The Square was heaving with a jostling, goodnatured, happy, and constantly
increasing crowd that overflowed on Main Street in both directions; and
the good nature of this crowd was augmented in the ratio that its size
increased. The streets were a confusion of many colors, and eager faces
filled every window opening on Main Street or the Square. Since nine
o'clock all those of the courthouse had been occupied, and here most of
the damsels congregated to enjoy the spectacle of the parade, and their
swains attended, gallantly posting themselves at coignes of less vantage
behind the ladies. Some of the faces that peeped from the dark, old court-
house windows were pretty, and some of them were not pretty; but nearly
all of them were rosy-cheeked, and all were pleasant to see because of the
good cheer they showed. Some of the gallants affected the airy and easy,
entertaining the company with badinage and repartee; some were openly
bashful.
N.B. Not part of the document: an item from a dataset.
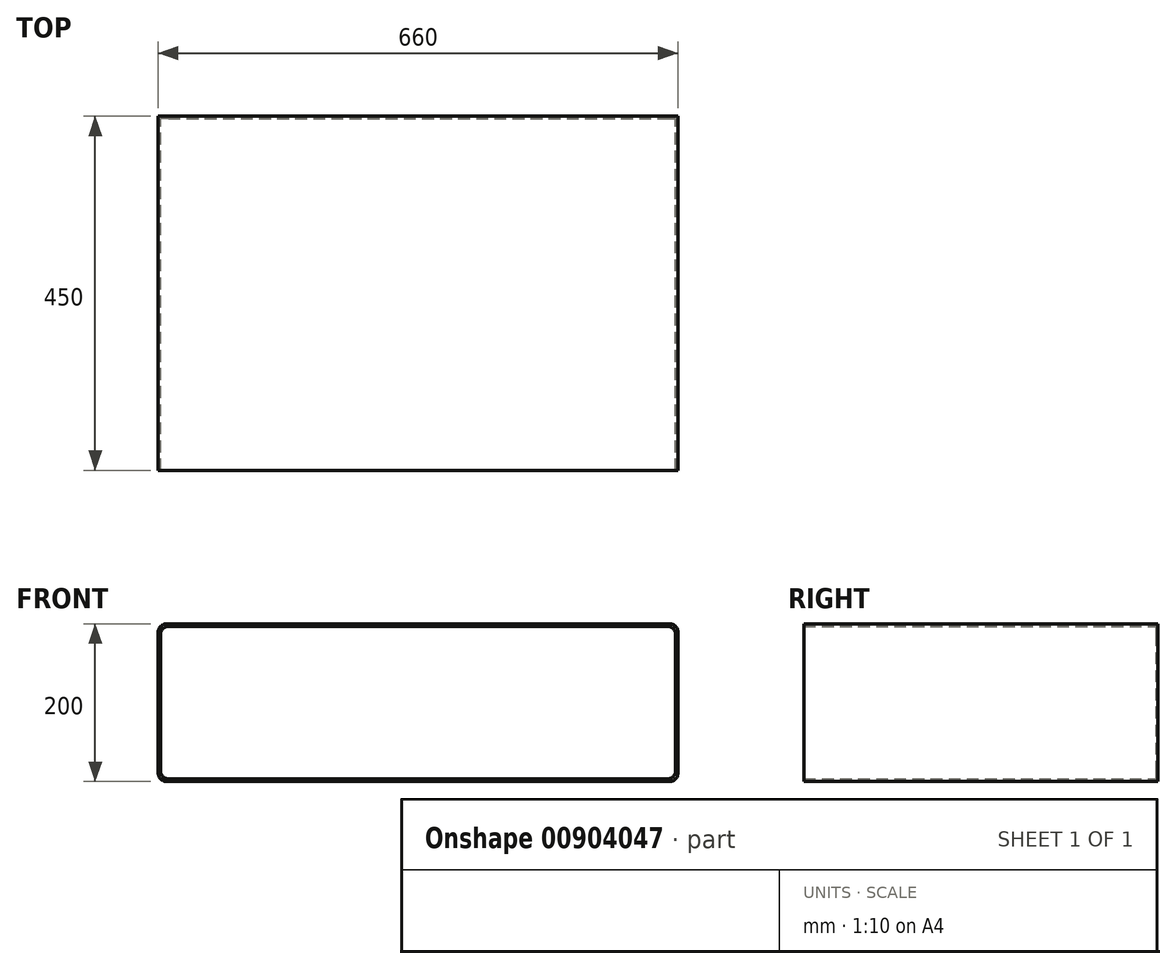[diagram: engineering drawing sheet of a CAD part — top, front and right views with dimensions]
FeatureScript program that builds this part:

Now and then one of the latter, after long deliberation,
constructed a laborious compliment for his inamorata, and, after advancing
and propounding half of it, again retired into himself, smit with a
blissful palsy. Nearly all of them conversed in tones that might have
indicated that they were separated from each other by an acre lot or two.
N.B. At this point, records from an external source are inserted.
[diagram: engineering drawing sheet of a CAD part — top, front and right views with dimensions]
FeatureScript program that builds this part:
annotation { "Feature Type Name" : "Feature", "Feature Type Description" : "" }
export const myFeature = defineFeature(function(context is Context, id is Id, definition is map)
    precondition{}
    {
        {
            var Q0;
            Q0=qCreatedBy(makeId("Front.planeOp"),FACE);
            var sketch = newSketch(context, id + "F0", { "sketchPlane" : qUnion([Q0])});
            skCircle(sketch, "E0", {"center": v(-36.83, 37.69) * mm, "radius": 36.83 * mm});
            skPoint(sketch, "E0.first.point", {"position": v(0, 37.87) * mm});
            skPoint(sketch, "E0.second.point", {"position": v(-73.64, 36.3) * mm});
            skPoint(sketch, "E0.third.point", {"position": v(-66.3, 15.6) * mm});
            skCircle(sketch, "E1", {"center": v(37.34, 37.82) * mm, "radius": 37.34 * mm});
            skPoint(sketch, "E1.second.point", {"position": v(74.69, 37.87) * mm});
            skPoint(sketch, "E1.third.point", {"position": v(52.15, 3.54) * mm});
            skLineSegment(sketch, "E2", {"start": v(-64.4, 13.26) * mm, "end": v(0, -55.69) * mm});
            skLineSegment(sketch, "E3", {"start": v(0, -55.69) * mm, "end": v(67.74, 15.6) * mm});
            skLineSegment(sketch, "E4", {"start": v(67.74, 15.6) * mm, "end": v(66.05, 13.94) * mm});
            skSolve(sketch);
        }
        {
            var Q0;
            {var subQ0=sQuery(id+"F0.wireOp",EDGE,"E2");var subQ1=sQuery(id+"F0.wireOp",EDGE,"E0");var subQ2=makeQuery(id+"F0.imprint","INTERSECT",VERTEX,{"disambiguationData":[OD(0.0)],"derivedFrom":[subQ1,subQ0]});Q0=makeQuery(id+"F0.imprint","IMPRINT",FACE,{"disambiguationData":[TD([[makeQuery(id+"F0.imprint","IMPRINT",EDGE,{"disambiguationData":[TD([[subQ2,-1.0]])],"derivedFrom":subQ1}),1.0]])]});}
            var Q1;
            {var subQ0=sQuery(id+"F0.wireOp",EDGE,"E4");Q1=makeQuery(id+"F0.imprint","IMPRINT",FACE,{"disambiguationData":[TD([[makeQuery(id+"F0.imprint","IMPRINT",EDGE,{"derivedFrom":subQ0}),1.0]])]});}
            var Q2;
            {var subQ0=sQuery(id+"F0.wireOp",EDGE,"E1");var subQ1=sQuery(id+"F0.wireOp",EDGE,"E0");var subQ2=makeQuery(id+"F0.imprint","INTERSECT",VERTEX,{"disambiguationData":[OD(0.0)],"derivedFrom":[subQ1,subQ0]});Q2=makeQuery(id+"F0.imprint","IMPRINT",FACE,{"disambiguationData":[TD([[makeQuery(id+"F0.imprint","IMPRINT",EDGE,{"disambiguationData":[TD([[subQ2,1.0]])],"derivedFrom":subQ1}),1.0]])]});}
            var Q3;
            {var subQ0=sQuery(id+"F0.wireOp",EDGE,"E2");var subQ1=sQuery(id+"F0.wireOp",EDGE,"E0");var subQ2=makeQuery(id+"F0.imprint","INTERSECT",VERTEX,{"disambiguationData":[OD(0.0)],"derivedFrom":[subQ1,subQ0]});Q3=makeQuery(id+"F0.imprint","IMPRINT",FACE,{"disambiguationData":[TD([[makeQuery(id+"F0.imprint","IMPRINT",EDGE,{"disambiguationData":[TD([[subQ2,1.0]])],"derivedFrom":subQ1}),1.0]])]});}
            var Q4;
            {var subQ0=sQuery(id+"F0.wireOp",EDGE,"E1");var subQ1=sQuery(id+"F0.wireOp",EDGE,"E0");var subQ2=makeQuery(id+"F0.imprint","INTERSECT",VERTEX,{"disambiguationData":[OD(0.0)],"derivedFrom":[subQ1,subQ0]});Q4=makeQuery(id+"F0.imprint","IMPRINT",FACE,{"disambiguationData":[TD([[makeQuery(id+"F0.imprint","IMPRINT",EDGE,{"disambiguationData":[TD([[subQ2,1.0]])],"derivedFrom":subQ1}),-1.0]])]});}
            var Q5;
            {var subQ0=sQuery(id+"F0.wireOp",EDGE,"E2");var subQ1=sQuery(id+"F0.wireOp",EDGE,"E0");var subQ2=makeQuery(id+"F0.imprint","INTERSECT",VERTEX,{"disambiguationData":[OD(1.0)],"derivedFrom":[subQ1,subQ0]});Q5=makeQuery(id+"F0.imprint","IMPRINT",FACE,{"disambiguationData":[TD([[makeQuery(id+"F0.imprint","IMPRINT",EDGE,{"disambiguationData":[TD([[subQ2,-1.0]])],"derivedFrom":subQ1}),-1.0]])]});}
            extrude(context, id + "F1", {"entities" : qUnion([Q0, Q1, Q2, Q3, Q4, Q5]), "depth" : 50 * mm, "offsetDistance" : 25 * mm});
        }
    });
Here and there, along the sidewalk below, a father worked his way through
the throng, a licorice-bedaubed cherub on one arm, his coat (borne with
long enough) on the other; followed by a mother with the other children
hanging to her skirts and tagging exasperatingly behind, holding red and
blue toy balloons and delectable batons of spiral-striped peppermint in
tightly closed, sadly sticky fingers.
A thousand cries rent the air; the strolling mountebanks and gypsying
booth-merchants; the peanut vendors; the boys with palm-leaf fans for
sale; the candy sellers; the popcorn peddlers; the Italian with the toy
balloons that float like a cluster of colored bubbles above the heads of
the crowd, and the balloons that wail like a baby; the red-lemonade man,
shouting in the shrill voice that reaches everywhere and endures forever:
"Lemo! Lemo! Ice-cole lemo! Five cents, a nickel, a half-a-dime, the
twentiethpotofadollah! Lemo! Ice-cole lemo!"--all the vociferating
harbingers of the circus crying their wares. Timid youth, in shoes covered
with dust through which the morning polish but dimly shone, and
unalterably hooked by the arm to blushing maidens, bought recklessly of
peanuts, of candy, of popcorn, of all known sweetmeats, perchance; and
forced their way to the lemonade stands; and there, all shyly, silently
sipped the crimson-stained ambrosia. Everywhere the hawkers dinned, and
everywhere was heard the plaintive squawk of the toy balloon.